* Work required: Pull each line holding the word "SEGEDONG" from the data.
□ □ □ □ □
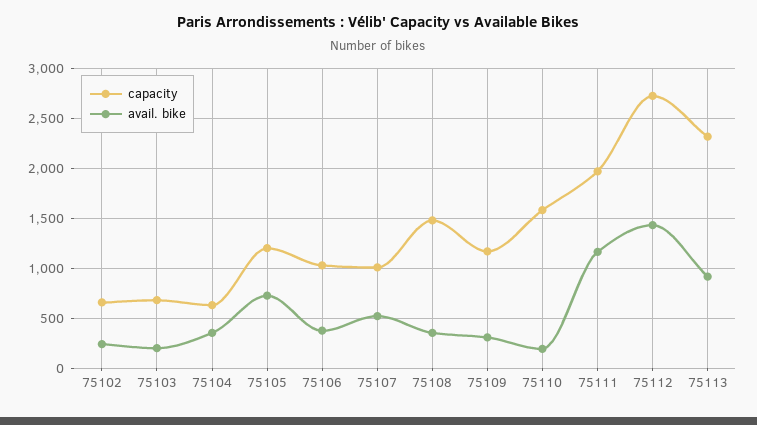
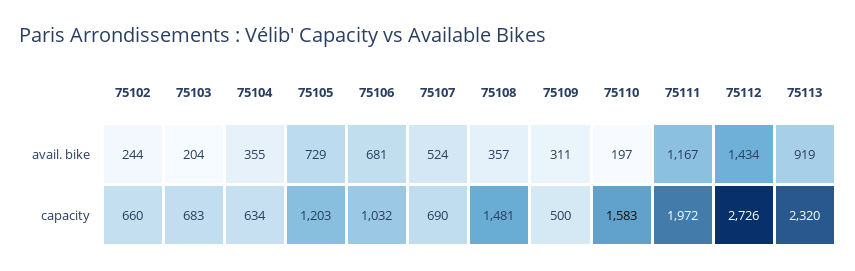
  {
    "capacity": {
      "75102": 660,
      "75103": 683,
      "75104": 634,
      "75105": 1203,
      "75106": 1032,
-     "75107": 1000,
+     "75107": 690,
      "75108": 1481,
-     "75109": 1200,
+     "75109": 500,
      "75110": 1583,
      "75111": 1972,
      "75112": 2726,
      "75113": 2320
    },
    "avail. bike": {
      "75102": 244,
      "75103": 204,
      "75104": 355,
      "75105": 729,
-     "75106": 400,
+     "75106": 681,
      "75107": 524,
      "75108": 357,
      "75109": 311,
      "75110": 197,
      "75111": 1167,
      "75112": 1434,
      "75113": 919
    }
  }

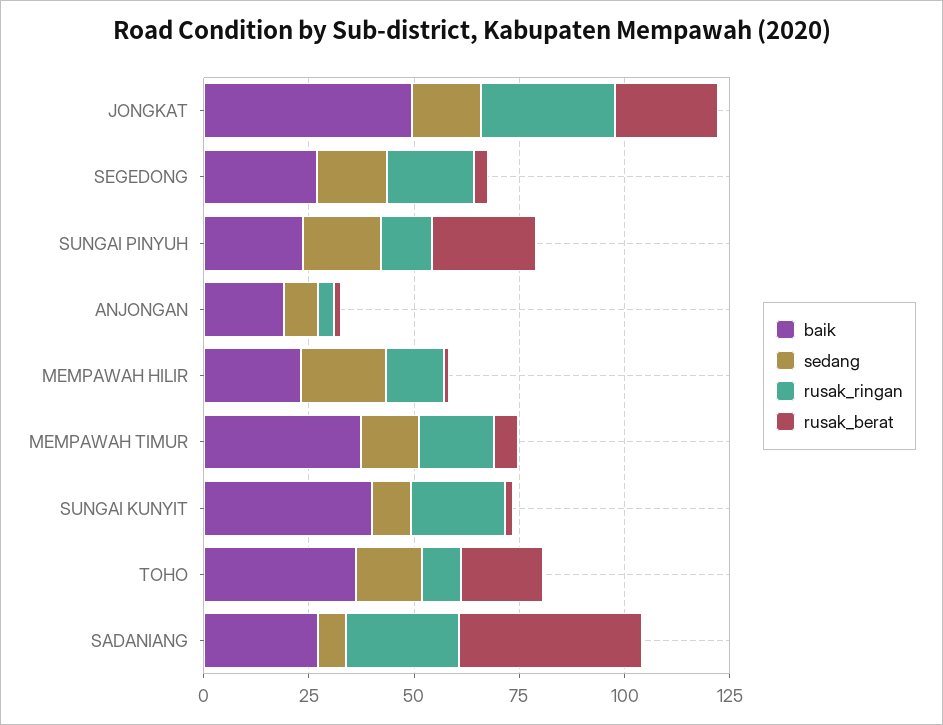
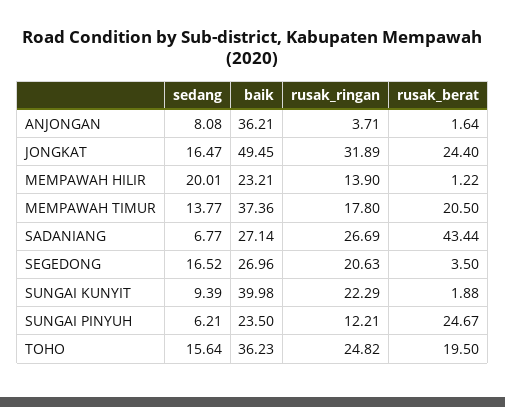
  {
    "baik": {
      "JONGKAT": 49.45,
      "SEGEDONG": 26.96,
      "SUNGAI PINYUH": 23.5,
-     "ANJONGAN": 20,
+     "ANJONGAN": 36.21,
      "MEMPAWAH HILIR": 23.21,
      "MEMPAWAH TIMUR": 37.36,
      "SUNGAI KUNYIT": 39.98,
      "TOHO": 36.23,
      "SADANIANG": 27.14
    },
    "sedang": {
      "JONGKAT": 16.47,
      "SEGEDONG": 16.52,
-     "SUNGAI PINYUH": 20,
+     "SUNGAI PINYUH": 6.21,
      "ANJONGAN": 8.08,
      "MEMPAWAH HILIR": 20.01,
      "MEMPAWAH TIMUR": 13.77,
      "SUNGAI KUNYIT": 9.39,
      "TOHO": 15.64,
      "SADANIANG": 6.77
    },
    "rusak_ringan": {
      "JONGKAT": 31.89,
      "SEGEDONG": 20.63,
      "SUNGAI PINYUH": 12.21,
      "ANJONGAN": 3.71,
      "MEMPAWAH HILIR": 13.9,
      "MEMPAWAH TIMUR": 17.8,
      "SUNGAI KUNYIT": 22.29,
-     "TOHO": 10,
+     "TOHO": 24.82,
      "SADANIANG": 26.69
    },
    "rusak_berat": {
      "JONGKAT": 24.4,
      "SEGEDONG": 3.5,
      "SUNGAI PINYUH": 24.67,
      "ANJONGAN": 1.64,
      "MEMPAWAH HILIR": 1.22,
-     "MEMPAWAH TIMUR": 5,
+     "MEMPAWAH TIMUR": 20.5,
      "SUNGAI KUNYIT": 1.88,
      "TOHO": 19.5,
      "SADANIANG": 43.44
    }
  }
□ □ □ □ □
* Solution to the problem:
      "SEGEDONG": 26.96,
      "SEGEDONG": 16.52,
      "SEGEDONG": 20.63,
      "SEGEDONG": 3.5,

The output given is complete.